What you have to do
Please give every record below again exactly, and keep the pictures out.

[Intrinsic matrix estimation data]
►
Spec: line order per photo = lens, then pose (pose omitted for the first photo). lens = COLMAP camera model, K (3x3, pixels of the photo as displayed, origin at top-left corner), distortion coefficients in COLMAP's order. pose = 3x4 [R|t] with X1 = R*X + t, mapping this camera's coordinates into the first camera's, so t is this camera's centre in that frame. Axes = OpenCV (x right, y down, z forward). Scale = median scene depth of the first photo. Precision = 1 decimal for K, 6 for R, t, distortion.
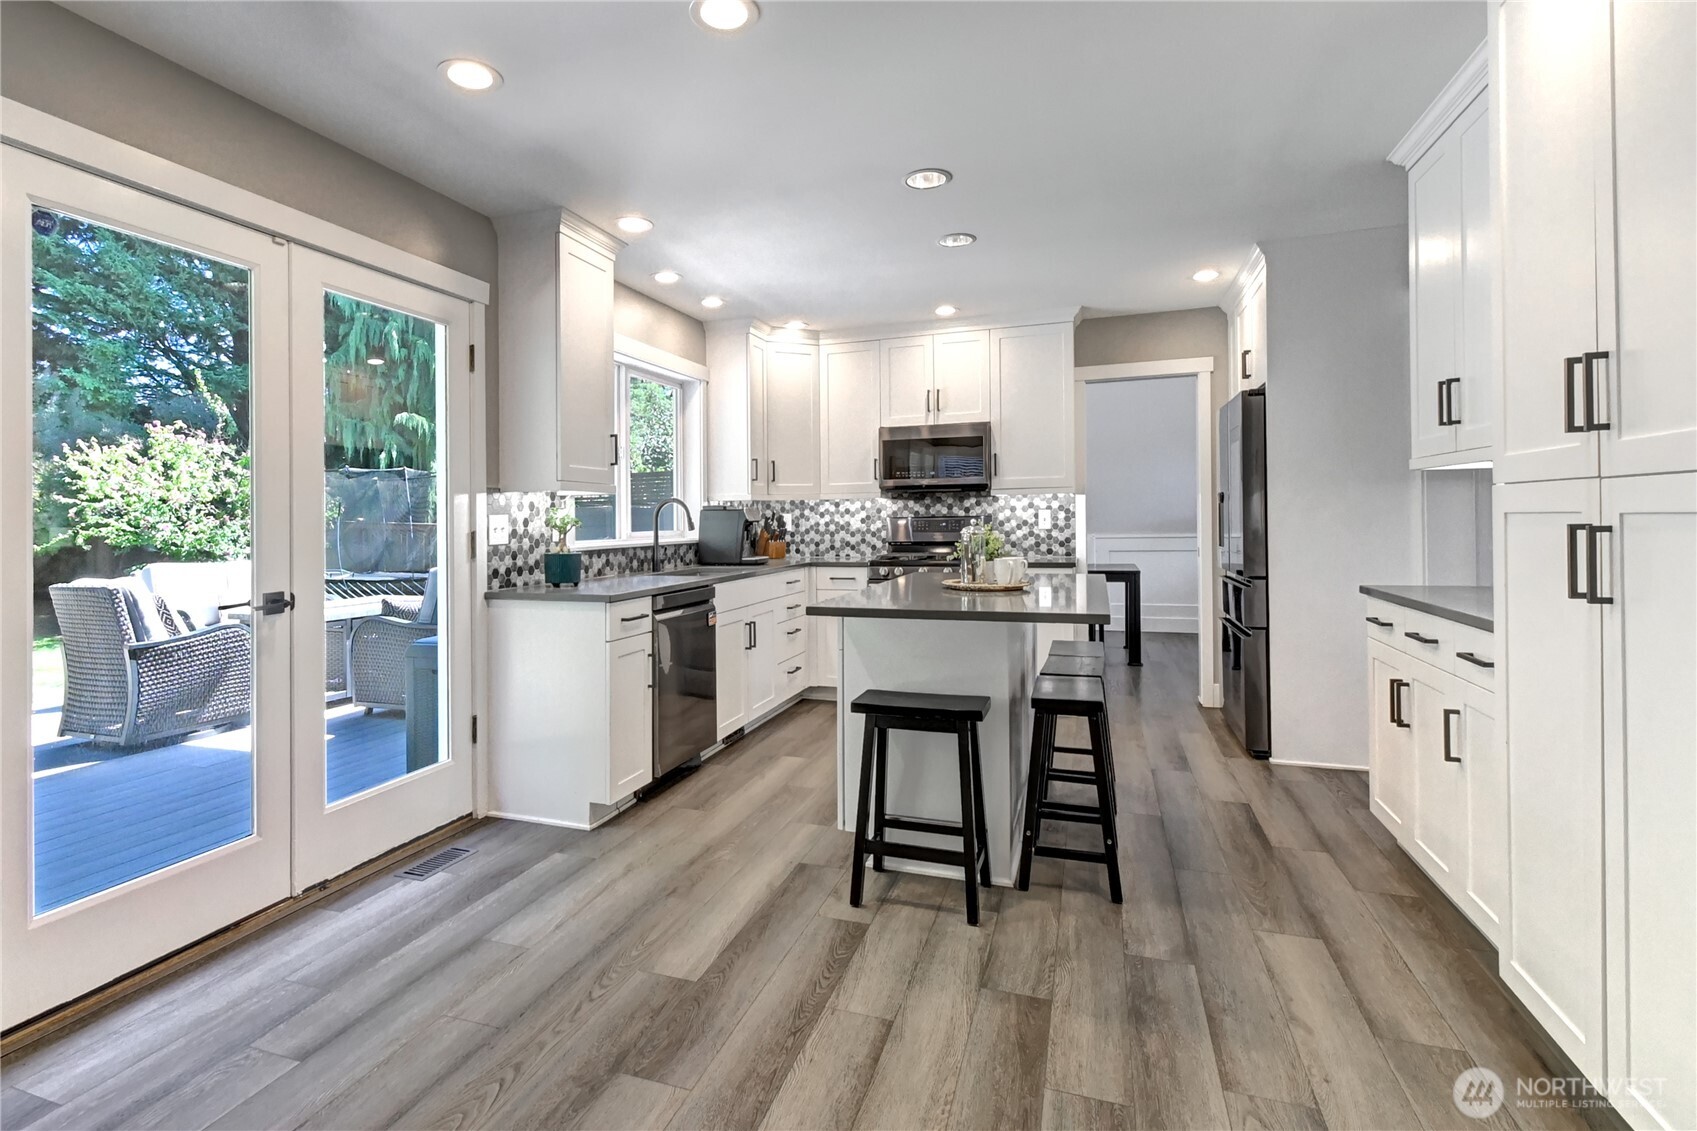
lens RADIAL K [[839.2, 0, 816.7], [0, 839.2, 516.5], [0, 0, 1]] dist [0.001740, 0.000264]
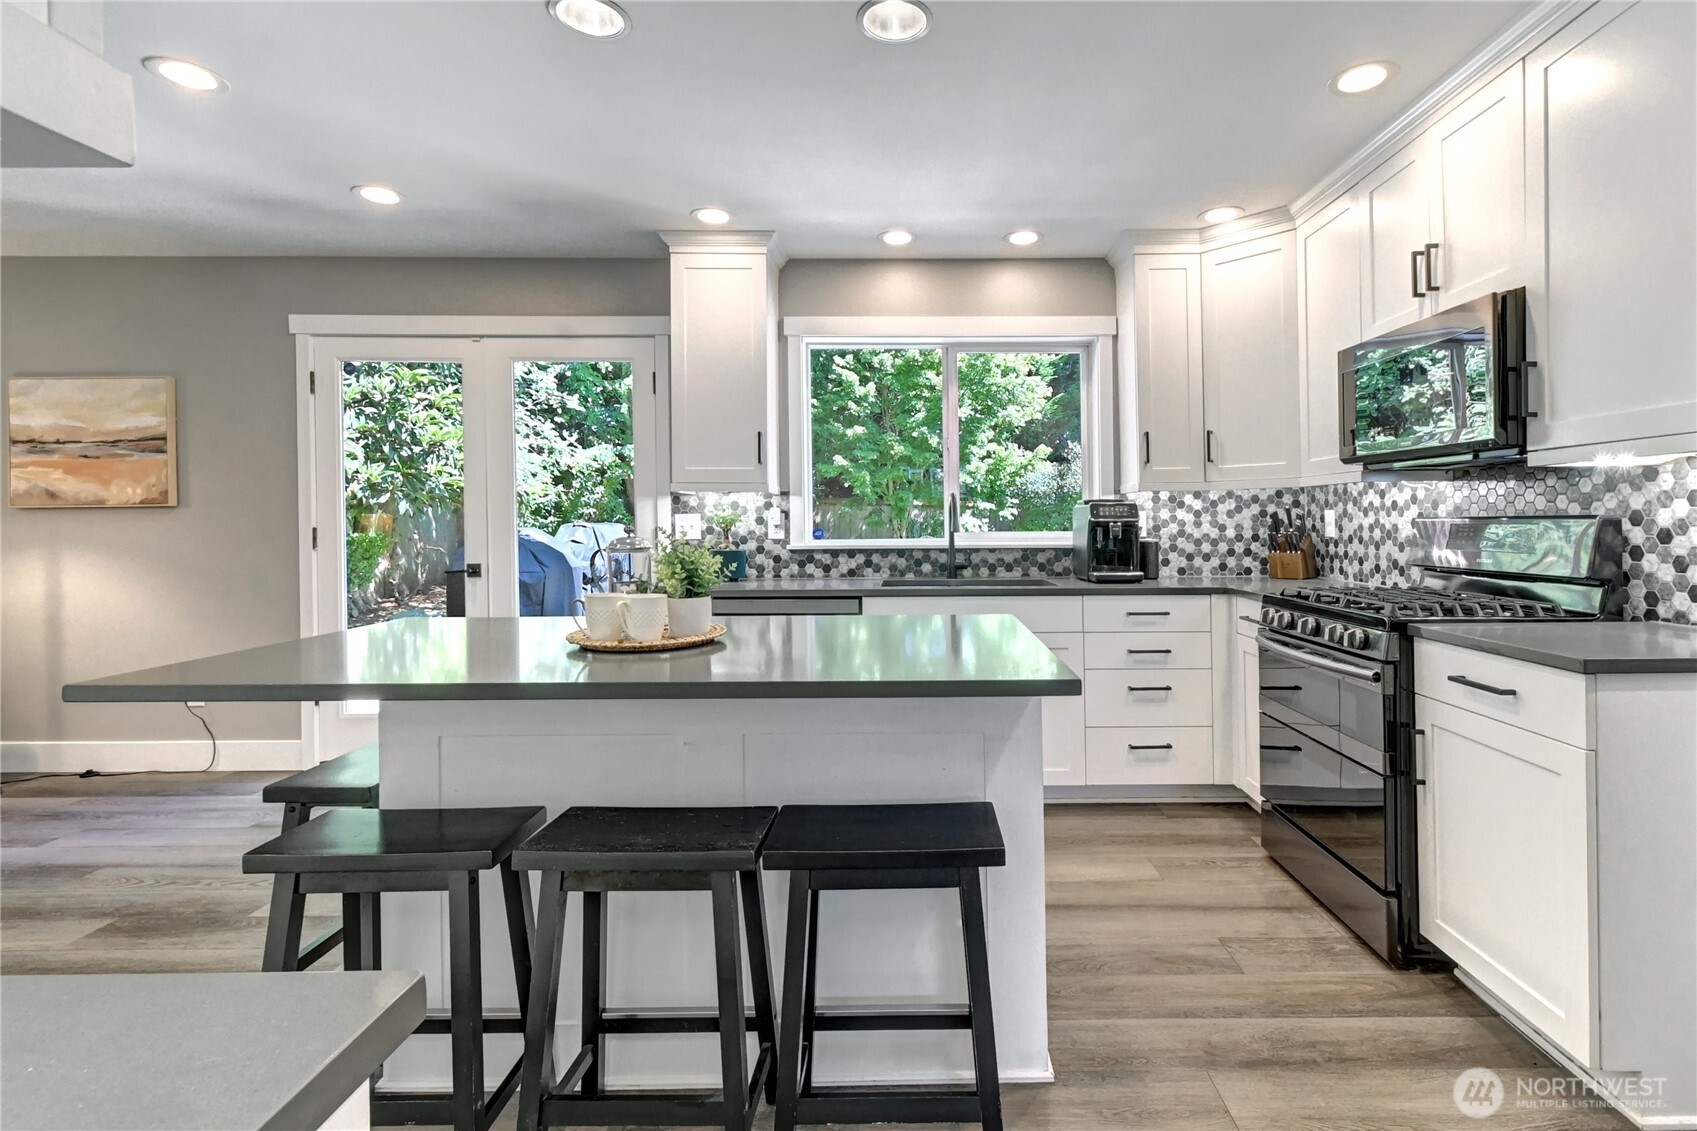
lens RADIAL K [[763.7, 0, 895.0], [0, 763.7, 523.1], [0, 0, 1]] dist [0.001252, -0.000092]
pose [[0.338410, 0.015144, -0.940877, 0.452093], [0.001648, 0.999859, 0.016687, -0.003962], [0.940997, -0.007197, 0.338337, 0.583145]]
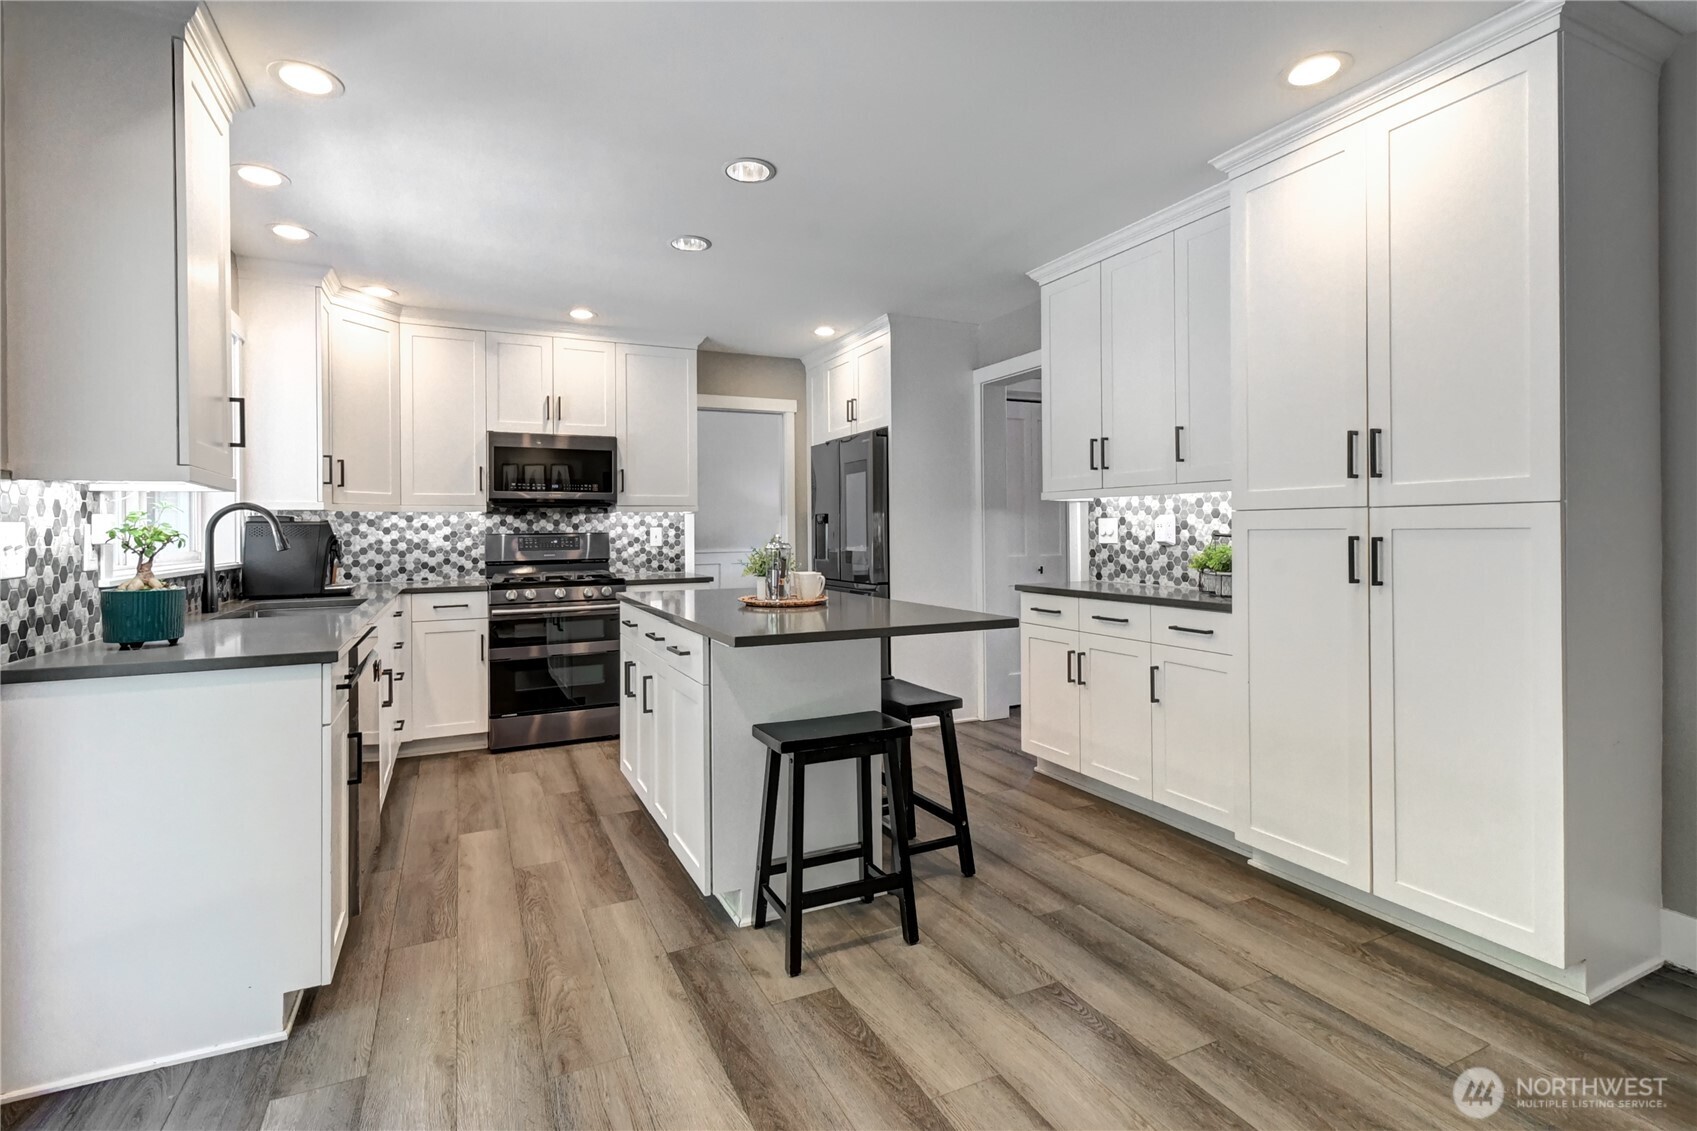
lens RADIAL K [[746.3, 0, 847.7], [0, 746.3, 536.7], [0, 0, 1]] dist [0.001761, -0.000483]
pose [[0.708332, 0.002763, 0.705874, -0.215766], [-0.002500, 0.999996, -0.001406, 0.004385], [-0.705875, -0.000769, 0.708336, 0.191359]]
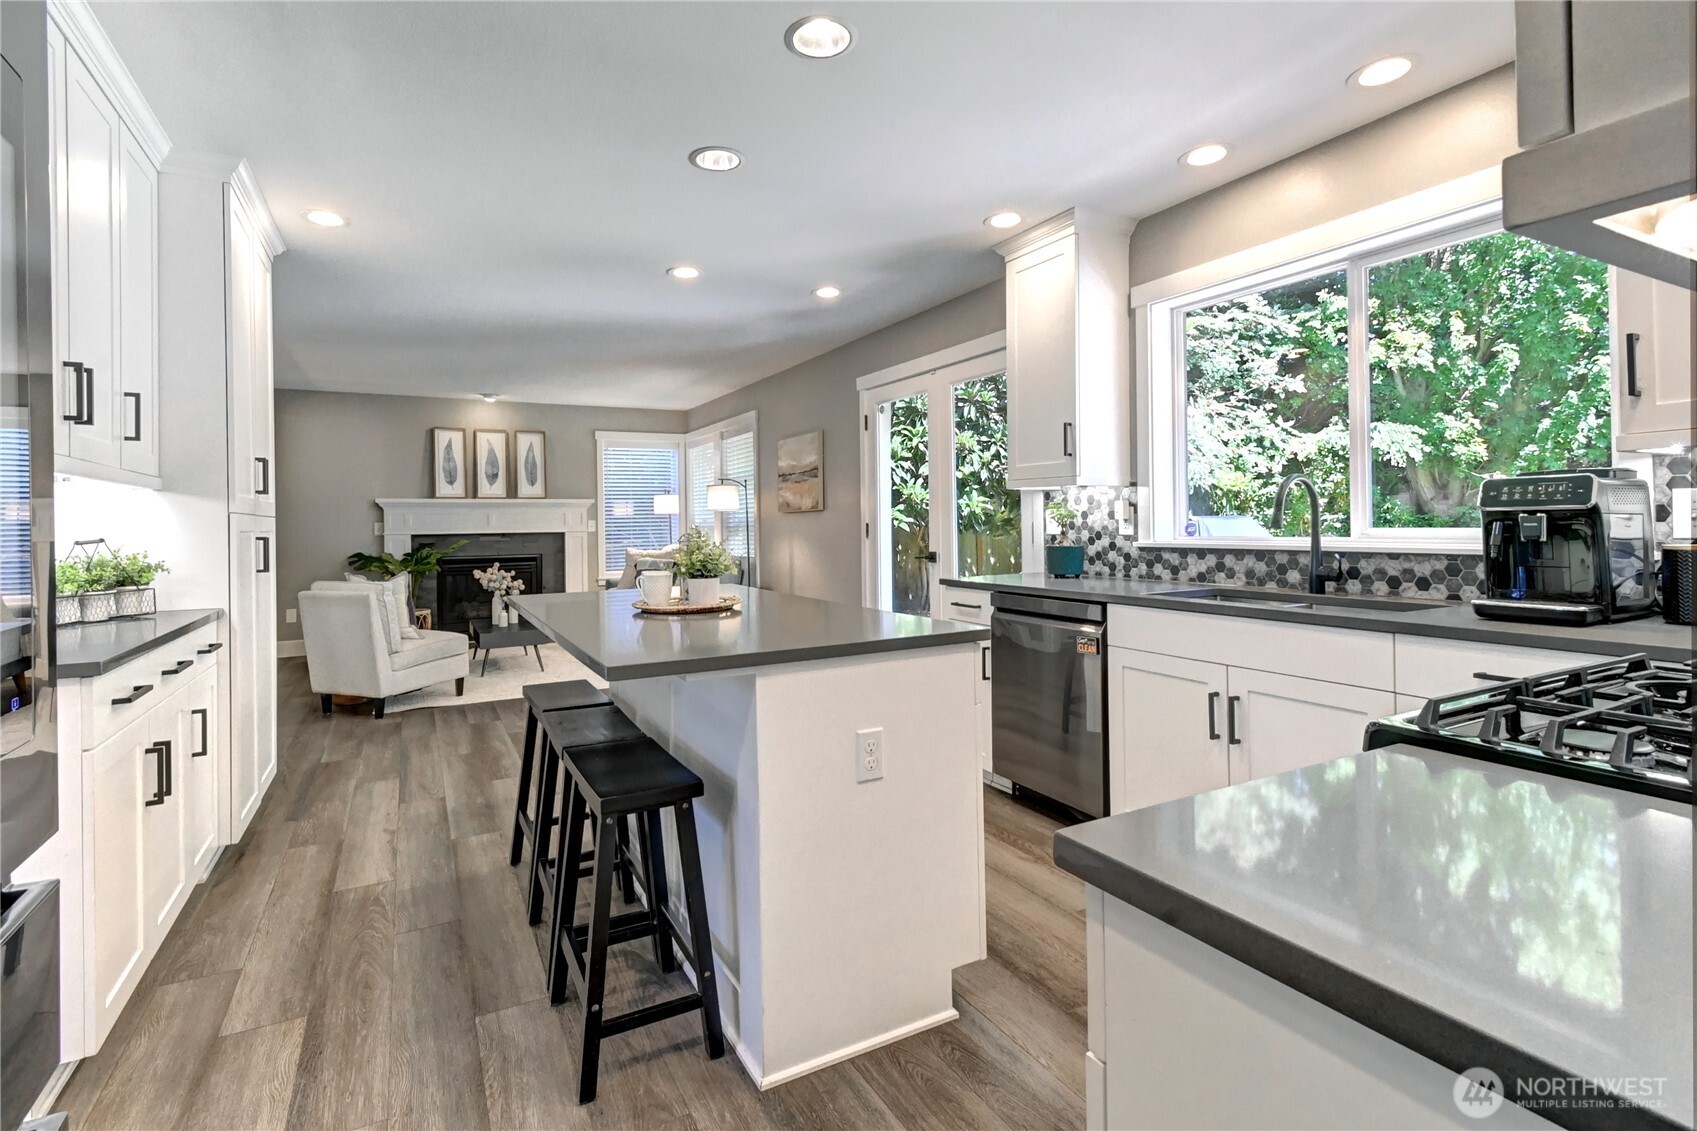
lens RADIAL K [[772.4, 0, 860.8], [0, 772.4, 521.5], [0, 0, 1]] dist [0.001754, 0.000115]
pose [[-0.661905, 0.024694, -0.749181, 0.387913], [0.026688, 0.999600, 0.009370, -0.001067], [0.749112, -0.013792, -0.662300, 0.965486]]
◄
Task solution
Spec: line order per photo = lens, then pose (pose omitted for the first photo). lens = COLMAP camera model, K (3x3, pixels of the photo as displayed, origin at top-left corner), distortion coefficients in COLMAP's order. pose = 3x4 [R|t] with X1 = R*X + t, mapping this camera's coordinates into the first camera's, so t is this camera's centre in that frame. Axes = OpenCV (x right, y down, z forward). Scale = median scene depth of the first photo. Precision = 1 decimal for K, 6 for R, t, distortion.
lens RADIAL K [[839.2, 0, 816.7], [0, 839.2, 516.5], [0, 0, 1]] dist [0.001740, 0.000264]
lens RADIAL K [[763.7, 0, 895.0], [0, 763.7, 523.1], [0, 0, 1]] dist [0.001252, -0.000092]
pose [[0.338410, 0.015144, -0.940877, 0.452093], [0.001648, 0.999859, 0.016687, -0.003962], [0.940997, -0.007197, 0.338337, 0.583145]]
lens RADIAL K [[746.3, 0, 847.7], [0, 746.3, 536.7], [0, 0, 1]] dist [0.001761, -0.000483]
pose [[0.708332, 0.002763, 0.705874, -0.215766], [-0.002500, 0.999996, -0.001406, 0.004385], [-0.705875, -0.000769, 0.708336, 0.191359]]
lens RADIAL K [[772.4, 0, 860.8], [0, 772.4, 521.5], [0, 0, 1]] dist [0.001754, 0.000115]
pose [[-0.661905, 0.024694, -0.749181, 0.387913], [0.026688, 0.999600, 0.009370, -0.001067], [0.749112, -0.013792, -0.662300, 0.965486]]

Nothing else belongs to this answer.